RISC-V Vector Extension

The RISC-V target supports the 1.0 version of the RISC-V Vector Extension (RVV). This guide gives an overview of how it’s modelled in LLVM IR and how the backend generates code for it.

Mapping to LLVM IR types

RVV adds 32 VLEN sized registers, where VLEN is an unknown constant to the compiler. To be able to represent VLEN sized values, the RISC-V backend takes the same approach as AArch64’s SVE and uses scalable vector types.

Scalable vector types are of the form <vscale x n x ty>, which indicates a vector with a multiple of n elements of type ty. On RISC-V n and ty control LMUL and SEW respectively.

LLVM only supports ELEN=32 or ELEN=64, so vscale is defined as VLEN/64 (see RISCV::RVVBitsPerBlock). Note this means that VLEN must be at least 64, so VLEN=32 isn’t currently supported.

LMUL=⅛

LMUL=¼

LMUL=½

LMUL=1

LMUL=2

LMUL=4

LMUL=8

i64 (ELEN=64)

- Supplied material:
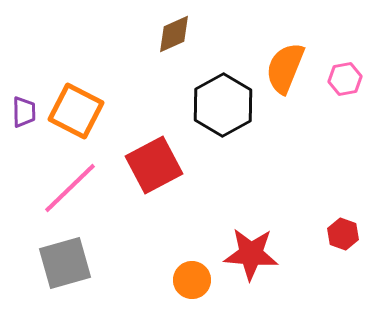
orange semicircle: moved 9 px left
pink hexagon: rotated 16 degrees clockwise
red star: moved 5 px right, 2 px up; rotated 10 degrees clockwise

- Tasks to complete:
[a] According to the RISC-V vector guide, which version of the RISC-V Vector Extension does the RISC-V target support?
[b] Using the RISC-V vector guide, explain why VLEN=32 is not currently supported.
[c] Summarize the RISC-V vector guide in two sentences.

- Complete answers:
[a] Version 1.0.

[b] LLVM supports only ELEN=32 or ELEN=64, so vscale is defined as VLEN/64. That definition means VLEN must be at least 64, which rules out VLEN=32.

[c] The RISC-V target supports version 1.0 of the RISC-V Vector Extension, which adds 32 registers of size VLEN, a constant the compiler does not know. To represent such values, the backend uses scalable vector types of the form <vscale x n x ty>, as AArch64's SVE does, with vscale defined as VLEN/64.